Evet, aslında dediğiniz gibi Türkiye’de Afrikalı-Türk evlilikleri çok az. Avrupa’da ve Amerika’da bu çok daha yaygın. Dolayısıyla Türk insanı ve çocuklar, bu imaja aşina değil ve bu durumu garipseyebiliyorlar.

Tabii ben de kötü niyetle bakmıyorum, çocuklar farklılıkları tabi ki zorlayabilirler, bu çok doğal. Sadece zamanla, belki de melezler arttıkça bu durum normalleşecek. Ama bunun tabii sadece negatif bir yönü yok, kızım çok pozitif bir ilgiyle de karşılanıyor. Bebekliğinden beri “Ay ne tatlı, ay ne şirin!” diyerek seviliyor. Olayın böyle bir yönü de var ama o da aslında çocuğa zara veren bir şey. Çocuğa sürekli “Sen farklısın, sen farklısın.” demek oluyor. “Çok güzelsin ama farklı olduğun için güzelsin.” demek oluyor. Biz de çocuğumuz sağlıklı ve kendine güvenli bir şekilde büyüyebilsin diye elimizden geleni yapıyoruz. Özet olarak şunu söylemek istiyorum; Afrikalılarla ilgili Türklerin alması gereken daha uzun bir yol var.
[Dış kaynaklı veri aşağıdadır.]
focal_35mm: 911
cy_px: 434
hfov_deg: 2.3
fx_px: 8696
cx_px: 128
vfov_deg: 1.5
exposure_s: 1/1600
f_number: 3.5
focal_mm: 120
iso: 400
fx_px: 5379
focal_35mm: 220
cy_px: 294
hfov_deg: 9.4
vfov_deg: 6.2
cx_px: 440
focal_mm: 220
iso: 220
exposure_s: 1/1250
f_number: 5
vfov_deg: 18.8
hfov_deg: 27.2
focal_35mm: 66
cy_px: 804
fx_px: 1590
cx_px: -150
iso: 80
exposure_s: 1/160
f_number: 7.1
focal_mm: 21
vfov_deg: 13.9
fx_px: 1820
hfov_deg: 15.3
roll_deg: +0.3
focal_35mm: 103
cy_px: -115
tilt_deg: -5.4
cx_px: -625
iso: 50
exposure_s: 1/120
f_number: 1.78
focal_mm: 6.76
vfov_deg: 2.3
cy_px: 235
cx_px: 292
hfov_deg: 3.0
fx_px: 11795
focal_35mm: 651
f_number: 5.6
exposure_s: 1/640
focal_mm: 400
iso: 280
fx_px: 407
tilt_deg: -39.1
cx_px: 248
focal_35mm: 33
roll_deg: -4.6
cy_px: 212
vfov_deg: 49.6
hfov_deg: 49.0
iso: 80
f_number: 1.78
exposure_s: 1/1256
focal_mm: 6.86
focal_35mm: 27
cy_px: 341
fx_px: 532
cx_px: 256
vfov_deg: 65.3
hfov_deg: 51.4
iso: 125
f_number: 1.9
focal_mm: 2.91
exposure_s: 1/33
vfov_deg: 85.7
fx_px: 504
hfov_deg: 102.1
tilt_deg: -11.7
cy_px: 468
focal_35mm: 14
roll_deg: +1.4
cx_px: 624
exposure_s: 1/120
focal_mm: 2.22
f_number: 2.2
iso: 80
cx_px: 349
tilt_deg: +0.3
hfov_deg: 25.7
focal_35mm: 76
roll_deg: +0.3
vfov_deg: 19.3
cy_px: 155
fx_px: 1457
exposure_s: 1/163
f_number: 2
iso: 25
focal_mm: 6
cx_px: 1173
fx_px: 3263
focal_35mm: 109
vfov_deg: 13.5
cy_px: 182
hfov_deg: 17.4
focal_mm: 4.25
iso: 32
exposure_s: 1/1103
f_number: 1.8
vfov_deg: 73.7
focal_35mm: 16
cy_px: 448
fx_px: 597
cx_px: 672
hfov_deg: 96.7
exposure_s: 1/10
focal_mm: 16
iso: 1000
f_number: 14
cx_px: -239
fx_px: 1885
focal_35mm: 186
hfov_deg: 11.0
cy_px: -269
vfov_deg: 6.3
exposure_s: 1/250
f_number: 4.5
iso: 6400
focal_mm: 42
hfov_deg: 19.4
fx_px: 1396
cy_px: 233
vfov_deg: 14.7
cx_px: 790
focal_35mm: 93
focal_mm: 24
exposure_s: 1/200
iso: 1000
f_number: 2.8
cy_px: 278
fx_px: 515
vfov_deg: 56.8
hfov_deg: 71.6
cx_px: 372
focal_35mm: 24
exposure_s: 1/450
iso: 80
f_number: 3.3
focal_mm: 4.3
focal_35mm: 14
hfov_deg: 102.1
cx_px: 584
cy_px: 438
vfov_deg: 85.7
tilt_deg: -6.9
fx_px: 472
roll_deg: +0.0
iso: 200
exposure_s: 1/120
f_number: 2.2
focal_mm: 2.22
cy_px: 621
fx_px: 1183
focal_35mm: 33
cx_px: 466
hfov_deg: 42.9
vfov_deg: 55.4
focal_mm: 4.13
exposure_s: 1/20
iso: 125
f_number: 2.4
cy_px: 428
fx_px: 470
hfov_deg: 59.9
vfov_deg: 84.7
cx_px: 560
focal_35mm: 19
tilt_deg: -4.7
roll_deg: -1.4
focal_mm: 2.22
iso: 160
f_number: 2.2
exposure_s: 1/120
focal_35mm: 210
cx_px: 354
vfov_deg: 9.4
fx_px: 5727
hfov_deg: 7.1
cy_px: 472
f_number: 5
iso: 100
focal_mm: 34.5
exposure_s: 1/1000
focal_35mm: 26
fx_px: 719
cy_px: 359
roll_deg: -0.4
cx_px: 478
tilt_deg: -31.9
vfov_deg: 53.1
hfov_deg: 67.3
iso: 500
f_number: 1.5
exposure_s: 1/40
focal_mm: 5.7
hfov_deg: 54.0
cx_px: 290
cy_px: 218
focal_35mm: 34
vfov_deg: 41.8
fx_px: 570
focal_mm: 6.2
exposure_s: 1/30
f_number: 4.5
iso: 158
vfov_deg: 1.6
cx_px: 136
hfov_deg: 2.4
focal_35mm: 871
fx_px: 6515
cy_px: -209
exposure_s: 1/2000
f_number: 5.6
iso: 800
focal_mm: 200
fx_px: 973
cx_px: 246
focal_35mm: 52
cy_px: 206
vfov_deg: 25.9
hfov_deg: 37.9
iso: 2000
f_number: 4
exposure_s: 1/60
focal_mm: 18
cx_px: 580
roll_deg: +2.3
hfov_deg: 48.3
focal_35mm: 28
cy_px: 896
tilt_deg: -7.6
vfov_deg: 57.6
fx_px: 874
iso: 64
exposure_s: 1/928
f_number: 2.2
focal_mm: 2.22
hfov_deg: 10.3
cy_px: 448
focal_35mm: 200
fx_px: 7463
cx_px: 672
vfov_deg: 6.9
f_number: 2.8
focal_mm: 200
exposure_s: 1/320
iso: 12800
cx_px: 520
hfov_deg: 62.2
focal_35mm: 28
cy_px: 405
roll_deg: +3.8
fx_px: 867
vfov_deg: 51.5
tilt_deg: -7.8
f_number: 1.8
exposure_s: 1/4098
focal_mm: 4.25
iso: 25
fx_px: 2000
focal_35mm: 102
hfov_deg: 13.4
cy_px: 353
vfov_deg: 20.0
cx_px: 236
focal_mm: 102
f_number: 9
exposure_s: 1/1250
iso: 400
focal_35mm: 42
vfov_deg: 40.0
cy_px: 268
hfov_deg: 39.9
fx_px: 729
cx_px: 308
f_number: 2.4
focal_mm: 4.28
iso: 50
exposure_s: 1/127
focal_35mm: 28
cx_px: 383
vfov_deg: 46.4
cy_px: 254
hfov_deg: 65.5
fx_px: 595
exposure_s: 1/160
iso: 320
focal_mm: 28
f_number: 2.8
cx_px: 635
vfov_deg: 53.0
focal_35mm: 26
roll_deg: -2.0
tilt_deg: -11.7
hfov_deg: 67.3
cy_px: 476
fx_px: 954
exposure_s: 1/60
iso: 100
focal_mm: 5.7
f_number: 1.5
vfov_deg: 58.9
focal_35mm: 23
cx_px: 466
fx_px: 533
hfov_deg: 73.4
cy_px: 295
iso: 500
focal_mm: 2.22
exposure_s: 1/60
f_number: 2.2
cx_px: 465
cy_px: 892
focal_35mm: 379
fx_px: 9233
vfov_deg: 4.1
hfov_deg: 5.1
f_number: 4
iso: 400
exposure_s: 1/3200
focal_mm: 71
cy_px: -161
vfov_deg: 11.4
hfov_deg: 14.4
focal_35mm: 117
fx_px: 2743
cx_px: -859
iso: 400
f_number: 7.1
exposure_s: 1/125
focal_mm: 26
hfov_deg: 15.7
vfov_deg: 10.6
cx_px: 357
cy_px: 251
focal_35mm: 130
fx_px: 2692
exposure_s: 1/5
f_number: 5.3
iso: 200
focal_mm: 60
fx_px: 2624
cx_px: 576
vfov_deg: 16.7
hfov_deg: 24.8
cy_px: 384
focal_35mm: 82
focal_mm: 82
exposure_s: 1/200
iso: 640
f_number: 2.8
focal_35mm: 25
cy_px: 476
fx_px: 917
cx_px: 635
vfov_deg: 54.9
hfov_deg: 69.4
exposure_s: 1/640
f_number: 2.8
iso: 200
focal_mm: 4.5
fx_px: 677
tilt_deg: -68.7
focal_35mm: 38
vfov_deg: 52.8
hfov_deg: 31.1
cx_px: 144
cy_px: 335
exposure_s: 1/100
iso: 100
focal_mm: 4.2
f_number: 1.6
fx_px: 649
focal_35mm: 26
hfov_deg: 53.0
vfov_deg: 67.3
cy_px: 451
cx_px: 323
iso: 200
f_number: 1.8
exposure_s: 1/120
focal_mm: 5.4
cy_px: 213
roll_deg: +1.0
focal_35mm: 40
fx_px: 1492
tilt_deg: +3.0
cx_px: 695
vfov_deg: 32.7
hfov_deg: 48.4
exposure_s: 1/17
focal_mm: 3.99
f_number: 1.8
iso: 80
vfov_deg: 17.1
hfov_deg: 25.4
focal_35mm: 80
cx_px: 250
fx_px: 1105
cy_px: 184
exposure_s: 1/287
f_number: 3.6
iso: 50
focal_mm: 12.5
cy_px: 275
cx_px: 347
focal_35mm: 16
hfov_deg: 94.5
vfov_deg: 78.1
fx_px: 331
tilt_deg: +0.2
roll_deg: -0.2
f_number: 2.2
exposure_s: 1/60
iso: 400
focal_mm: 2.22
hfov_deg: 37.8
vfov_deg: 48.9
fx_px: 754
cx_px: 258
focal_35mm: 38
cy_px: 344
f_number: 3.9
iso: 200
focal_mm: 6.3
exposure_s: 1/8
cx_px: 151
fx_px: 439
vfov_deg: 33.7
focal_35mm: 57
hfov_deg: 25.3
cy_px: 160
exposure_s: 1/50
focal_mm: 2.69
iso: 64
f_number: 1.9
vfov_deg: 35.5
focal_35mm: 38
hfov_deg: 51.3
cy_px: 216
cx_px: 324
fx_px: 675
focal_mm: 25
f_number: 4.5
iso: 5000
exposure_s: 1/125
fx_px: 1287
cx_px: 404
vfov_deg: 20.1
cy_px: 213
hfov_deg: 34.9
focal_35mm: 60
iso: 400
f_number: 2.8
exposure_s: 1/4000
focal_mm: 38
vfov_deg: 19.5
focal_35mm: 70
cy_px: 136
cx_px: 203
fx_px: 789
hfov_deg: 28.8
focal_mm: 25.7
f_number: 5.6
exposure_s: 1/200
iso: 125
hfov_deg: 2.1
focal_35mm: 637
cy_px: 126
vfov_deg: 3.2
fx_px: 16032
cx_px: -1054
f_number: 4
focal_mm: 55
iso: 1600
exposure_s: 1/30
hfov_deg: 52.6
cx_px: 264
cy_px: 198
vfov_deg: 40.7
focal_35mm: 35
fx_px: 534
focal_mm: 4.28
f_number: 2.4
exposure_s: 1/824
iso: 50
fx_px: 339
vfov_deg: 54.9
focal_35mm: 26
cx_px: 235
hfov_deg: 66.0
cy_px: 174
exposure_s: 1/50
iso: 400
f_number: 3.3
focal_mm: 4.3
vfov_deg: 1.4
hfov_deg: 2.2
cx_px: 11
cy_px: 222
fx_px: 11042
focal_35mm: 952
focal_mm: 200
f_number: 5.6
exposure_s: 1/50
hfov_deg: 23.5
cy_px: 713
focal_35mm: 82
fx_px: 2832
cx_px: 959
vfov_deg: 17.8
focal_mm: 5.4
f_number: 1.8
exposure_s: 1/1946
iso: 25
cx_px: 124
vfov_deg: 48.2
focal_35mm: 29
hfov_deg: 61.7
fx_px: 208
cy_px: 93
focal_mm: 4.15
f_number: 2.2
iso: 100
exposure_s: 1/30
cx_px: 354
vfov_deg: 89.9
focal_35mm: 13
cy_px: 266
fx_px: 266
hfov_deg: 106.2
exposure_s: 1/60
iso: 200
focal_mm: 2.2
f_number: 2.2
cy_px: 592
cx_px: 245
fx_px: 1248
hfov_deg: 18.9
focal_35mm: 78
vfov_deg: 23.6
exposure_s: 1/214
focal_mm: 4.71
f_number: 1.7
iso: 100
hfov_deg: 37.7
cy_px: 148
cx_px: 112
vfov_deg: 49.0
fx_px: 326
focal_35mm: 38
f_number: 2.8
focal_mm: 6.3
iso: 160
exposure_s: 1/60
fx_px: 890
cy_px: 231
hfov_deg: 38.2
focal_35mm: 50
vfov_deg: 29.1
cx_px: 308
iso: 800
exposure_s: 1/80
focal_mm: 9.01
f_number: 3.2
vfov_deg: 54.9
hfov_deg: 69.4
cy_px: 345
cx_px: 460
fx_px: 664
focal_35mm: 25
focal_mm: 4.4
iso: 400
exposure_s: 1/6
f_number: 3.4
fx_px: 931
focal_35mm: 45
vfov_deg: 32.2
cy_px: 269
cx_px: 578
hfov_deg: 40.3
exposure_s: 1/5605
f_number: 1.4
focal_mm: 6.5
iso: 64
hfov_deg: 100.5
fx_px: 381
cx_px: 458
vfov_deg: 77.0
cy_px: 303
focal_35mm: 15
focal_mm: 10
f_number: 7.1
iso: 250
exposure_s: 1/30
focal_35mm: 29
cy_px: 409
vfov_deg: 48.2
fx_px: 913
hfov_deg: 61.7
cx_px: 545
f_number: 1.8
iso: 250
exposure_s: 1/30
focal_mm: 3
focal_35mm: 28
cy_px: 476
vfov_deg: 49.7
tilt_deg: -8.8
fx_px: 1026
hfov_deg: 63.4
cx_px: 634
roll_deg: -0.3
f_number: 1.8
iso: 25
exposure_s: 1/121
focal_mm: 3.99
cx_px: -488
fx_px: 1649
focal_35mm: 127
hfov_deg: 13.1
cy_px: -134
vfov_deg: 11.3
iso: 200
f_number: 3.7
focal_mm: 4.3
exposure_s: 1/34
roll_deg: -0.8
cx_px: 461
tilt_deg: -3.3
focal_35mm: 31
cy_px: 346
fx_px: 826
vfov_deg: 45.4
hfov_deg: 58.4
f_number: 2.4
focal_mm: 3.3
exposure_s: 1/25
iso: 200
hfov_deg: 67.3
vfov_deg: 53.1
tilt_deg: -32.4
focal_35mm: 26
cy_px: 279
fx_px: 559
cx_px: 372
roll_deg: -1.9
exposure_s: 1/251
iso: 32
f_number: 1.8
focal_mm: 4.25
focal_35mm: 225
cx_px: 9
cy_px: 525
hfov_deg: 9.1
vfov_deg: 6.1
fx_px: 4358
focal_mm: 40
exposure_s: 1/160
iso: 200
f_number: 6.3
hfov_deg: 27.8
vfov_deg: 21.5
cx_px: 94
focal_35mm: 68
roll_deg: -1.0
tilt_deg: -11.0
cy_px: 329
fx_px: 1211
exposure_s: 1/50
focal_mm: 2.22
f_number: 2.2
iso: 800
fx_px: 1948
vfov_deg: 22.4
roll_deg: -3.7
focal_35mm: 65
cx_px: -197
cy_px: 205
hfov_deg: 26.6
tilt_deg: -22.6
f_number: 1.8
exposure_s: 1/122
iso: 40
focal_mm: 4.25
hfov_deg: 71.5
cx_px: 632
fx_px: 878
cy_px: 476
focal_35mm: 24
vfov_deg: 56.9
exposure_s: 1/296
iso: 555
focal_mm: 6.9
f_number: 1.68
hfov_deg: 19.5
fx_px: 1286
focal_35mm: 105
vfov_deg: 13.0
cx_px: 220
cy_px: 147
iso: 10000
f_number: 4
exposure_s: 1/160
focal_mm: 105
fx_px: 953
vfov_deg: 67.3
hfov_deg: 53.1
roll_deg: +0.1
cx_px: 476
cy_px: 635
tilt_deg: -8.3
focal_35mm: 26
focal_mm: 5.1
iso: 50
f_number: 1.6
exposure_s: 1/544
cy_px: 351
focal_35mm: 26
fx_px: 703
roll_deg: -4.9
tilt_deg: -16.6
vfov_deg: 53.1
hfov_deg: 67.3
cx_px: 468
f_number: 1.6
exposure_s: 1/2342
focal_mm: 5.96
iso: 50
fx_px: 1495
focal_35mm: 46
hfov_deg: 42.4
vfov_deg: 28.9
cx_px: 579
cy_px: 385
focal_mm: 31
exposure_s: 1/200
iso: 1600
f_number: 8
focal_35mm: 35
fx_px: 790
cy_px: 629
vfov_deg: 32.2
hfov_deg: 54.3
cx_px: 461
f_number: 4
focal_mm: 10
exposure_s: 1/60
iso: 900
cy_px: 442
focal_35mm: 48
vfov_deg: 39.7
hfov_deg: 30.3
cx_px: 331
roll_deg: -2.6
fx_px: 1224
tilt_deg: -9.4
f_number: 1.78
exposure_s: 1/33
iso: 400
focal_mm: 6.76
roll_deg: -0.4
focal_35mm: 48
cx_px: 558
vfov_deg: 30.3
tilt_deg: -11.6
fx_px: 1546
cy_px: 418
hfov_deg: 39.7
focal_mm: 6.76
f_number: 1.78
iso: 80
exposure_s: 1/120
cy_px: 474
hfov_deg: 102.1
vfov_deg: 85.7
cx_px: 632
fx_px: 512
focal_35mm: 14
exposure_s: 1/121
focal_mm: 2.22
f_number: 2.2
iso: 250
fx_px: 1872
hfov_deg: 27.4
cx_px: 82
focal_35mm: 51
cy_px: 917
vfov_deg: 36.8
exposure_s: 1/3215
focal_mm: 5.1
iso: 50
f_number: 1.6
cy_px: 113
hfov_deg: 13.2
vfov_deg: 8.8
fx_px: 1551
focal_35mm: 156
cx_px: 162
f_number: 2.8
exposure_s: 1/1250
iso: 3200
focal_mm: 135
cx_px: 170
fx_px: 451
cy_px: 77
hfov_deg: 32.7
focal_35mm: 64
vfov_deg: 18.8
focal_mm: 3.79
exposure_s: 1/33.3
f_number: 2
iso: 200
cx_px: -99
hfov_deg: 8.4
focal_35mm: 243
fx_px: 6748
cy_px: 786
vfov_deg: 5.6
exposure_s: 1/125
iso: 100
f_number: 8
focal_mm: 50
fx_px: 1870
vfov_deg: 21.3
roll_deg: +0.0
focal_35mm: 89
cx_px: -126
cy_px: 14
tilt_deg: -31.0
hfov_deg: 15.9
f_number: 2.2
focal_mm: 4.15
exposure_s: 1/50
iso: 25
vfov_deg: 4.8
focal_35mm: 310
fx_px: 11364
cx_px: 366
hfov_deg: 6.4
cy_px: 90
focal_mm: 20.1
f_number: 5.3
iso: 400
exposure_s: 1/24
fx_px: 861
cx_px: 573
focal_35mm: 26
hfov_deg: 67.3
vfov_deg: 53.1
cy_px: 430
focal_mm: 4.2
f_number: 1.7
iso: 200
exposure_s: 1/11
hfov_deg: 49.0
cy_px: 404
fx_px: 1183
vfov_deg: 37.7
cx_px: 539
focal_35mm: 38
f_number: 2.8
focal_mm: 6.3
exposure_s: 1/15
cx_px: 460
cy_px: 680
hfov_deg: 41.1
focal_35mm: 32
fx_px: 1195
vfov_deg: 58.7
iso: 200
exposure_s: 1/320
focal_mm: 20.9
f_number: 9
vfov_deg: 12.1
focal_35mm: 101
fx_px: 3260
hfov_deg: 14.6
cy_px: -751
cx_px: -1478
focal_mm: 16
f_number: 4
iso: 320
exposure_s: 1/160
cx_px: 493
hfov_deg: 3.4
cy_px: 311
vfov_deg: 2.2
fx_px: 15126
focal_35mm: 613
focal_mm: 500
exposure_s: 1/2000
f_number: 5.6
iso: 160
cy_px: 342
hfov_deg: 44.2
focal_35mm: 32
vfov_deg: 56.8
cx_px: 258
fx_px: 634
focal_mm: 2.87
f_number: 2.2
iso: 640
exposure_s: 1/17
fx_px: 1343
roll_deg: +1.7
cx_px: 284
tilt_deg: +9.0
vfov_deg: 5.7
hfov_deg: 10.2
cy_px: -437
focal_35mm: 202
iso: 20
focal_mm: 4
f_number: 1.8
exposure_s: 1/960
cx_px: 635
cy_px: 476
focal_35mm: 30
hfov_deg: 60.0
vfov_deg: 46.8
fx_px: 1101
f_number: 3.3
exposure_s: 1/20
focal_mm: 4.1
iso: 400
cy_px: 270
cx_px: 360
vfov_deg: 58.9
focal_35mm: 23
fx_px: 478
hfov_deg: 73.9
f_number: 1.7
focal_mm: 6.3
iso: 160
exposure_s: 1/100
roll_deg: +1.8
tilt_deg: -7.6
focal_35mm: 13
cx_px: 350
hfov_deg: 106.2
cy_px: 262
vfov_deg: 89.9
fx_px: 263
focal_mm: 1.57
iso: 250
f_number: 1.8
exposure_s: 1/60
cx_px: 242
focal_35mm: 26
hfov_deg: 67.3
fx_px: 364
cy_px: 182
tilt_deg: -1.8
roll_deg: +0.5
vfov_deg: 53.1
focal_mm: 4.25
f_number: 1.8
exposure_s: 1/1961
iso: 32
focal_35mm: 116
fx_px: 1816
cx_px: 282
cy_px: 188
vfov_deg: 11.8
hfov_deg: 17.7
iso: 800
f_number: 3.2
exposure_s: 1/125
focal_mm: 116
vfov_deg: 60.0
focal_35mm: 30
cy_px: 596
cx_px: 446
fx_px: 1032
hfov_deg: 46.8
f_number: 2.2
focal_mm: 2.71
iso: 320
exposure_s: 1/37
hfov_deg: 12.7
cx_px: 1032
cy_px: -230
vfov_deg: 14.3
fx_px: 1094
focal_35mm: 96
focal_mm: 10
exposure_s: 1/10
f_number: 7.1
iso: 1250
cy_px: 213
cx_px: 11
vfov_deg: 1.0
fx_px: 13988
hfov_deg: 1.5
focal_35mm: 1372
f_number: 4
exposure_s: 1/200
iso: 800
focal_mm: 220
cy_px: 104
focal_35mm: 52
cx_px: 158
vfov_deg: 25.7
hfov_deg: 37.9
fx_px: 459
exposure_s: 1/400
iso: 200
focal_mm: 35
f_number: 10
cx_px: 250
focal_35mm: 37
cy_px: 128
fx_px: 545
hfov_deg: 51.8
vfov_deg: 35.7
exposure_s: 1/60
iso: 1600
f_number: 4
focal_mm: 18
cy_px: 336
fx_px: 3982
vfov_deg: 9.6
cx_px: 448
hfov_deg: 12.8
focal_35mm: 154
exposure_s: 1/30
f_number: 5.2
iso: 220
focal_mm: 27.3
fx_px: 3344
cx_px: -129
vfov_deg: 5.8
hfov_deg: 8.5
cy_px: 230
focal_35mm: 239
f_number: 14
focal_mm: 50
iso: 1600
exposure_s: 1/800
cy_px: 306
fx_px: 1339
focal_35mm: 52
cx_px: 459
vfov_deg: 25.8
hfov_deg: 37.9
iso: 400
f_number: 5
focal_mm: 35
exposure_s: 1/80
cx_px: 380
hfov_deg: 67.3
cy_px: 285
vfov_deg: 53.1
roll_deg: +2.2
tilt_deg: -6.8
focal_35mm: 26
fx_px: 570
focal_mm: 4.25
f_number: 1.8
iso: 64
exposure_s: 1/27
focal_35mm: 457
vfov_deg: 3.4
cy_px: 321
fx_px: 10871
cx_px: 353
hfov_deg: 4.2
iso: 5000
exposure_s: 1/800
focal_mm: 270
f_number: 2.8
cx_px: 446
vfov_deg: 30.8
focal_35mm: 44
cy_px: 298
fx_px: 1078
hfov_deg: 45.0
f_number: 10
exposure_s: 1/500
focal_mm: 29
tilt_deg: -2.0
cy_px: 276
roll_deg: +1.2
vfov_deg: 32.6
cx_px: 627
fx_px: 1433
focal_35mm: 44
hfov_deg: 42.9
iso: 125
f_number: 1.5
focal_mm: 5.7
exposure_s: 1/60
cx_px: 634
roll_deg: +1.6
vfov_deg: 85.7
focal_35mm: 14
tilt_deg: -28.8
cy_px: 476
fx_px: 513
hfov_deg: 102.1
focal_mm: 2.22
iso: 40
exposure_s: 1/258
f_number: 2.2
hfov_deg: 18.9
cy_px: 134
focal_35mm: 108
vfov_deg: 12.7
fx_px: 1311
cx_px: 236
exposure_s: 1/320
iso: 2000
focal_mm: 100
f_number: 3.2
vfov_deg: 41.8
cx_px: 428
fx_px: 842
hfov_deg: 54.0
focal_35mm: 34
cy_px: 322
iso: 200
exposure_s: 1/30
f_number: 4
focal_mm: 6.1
Kalıplardan kurtulmalı, dinlemeyi öğrenmeli, insanlara sormalı, yani nereden geliyor, ne yapıyor. Karşısındaki kişi, onu bir yere oturtmuş; açlıktan, yokluktan geldiğini düşünüyor. Oysa o kişinin mesela babası önemli bir bürokrat olabiliyor. Müslüman olduğu için Avrupa yerine Türkiye’de okumayı seçmiş. Eğitimsiz bir aileden gelen göçmenler de var. Hepsi de kıymetli. Kariyerine bağlı bir ayrımcılık yapmıyoruz tabi ki.  İnsanlar sadece önyargılarını bırakıp, dinlesinler, merak etsinler. Ben, bu 6-7 yılda çok şey öğrendim ve bunlar beni çok zenginleştirdi.